• Assignment: In the talk on resolving conflict, what is the tenth piece of advice?

• Document section:

>>>

Some people can bite off the whole,

You know,

The whole cheeseburger.

And some people have to take it in smaller bites or take off the bread or do what you need to do.

Right.

Just do what you need to do to be able to nourish yourself and be able to move forward from this conflict.

Right.

Number nine is definitely about compromise.

Right.

You either split the difference.

You look for tradeoffs in a relationship.

It's a it's a two way street.

Right.

And there's something that you can't live with.

That means that it's against your values.

And that's OK.

And that can hurt.

Right.

That can really hurt.

But is it you know,

It's do you want to keep living in conflict or do you want to keep not resolving this issue?

Or is there a way that you guys can kind of compromise and maybe just learn more about each other's values to be able to figure out how to make that work for you both?

And number 10 is,

You know,

Just be creative and flexible.

Right.

The more rigid that we are,

Typically,

The more problems we have with ourselves,

With our relationships,

With the world around us,

The more flexible that we are is it helps us adjust better.

It builds our resilience.

And so with that,

There are still boundaries that need to be had,

You know,

Again,

Knowing your values and knowing what is important to you and what is not really can help you set those boundaries.

So that way,

You know,

If you're going against those or not.

But you want to be flexible and you want to be adjustable because sometimes you may not recognize how something may or may not fit with your values.

And so you want to be able to adjust with that and learn more about them.

And so a lot of times when you're looking at a conflict,

I mean,

There's just no way that,

You know,

This is going to happen.

You guys are not able to compromise.

It's not going to happen.

You know,

You kind of want to start looking at a cost benefit analysis.

So we were talking about reinforcement and punishment earlier.

You can look at it from that frame to,

You know,

A pros and cons list,

If you will,

Of looking at what it doesn't necessarily mean the number of items.

Right.

It doesn't mean that there's five things in pros and two in cons.

So that means that's great.

Now,

You want to look at not necessarily the quantity,

But the quality of the items.

Right.

What is important to you?

Look at those values and does those things on the pros and cons,

Do they align with yours?

And look at it from that frame.

Look at it from that and say,

Is this costing me or is this benefiting me?

Is this costing maybe other people around me as well or is this benefiting other people?

And that's you really want to look at that to be able to know when is the time to move on.

Right.

When is it time?

I won't answer that question for you because I can't.

Right.

You know the relationship and you know your boundaries and your values and you know all of those things.

I don't.

Right.

I would say that at the point,

You know,

When it's time to move on is when it no longer is you have tried.

Right.

Like you have put in some effort,

You put in some work and that cost benefit analysis just keeps showing you.

Right.

And those actions keep showing you that there's not growth.

And now it's time to move on.

A lot of times people think that that means like,

OK,

You just cut that person out and you're done forever.

Right.

Not necessarily.

Sometimes that just means you need to distance from that person.

<<<

Saved entries:
>>>

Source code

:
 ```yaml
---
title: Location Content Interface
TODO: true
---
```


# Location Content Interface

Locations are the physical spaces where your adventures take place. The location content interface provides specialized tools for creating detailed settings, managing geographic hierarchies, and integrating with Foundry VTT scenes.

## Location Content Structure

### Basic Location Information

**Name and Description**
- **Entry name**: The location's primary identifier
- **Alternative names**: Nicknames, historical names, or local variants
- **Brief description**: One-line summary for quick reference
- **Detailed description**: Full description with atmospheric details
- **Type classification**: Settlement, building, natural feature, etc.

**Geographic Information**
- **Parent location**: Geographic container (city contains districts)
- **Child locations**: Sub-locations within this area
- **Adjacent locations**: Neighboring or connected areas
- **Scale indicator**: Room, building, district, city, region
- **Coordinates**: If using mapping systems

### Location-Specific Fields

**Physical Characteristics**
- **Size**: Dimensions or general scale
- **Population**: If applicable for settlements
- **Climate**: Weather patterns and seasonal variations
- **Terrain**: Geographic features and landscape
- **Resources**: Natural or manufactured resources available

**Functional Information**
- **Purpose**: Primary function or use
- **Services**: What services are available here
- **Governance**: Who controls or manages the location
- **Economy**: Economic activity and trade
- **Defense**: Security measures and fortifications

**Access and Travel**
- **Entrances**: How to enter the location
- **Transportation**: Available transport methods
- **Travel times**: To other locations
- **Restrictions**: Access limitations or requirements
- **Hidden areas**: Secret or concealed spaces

<<<

• Output of the exercise: Be creative and flexible.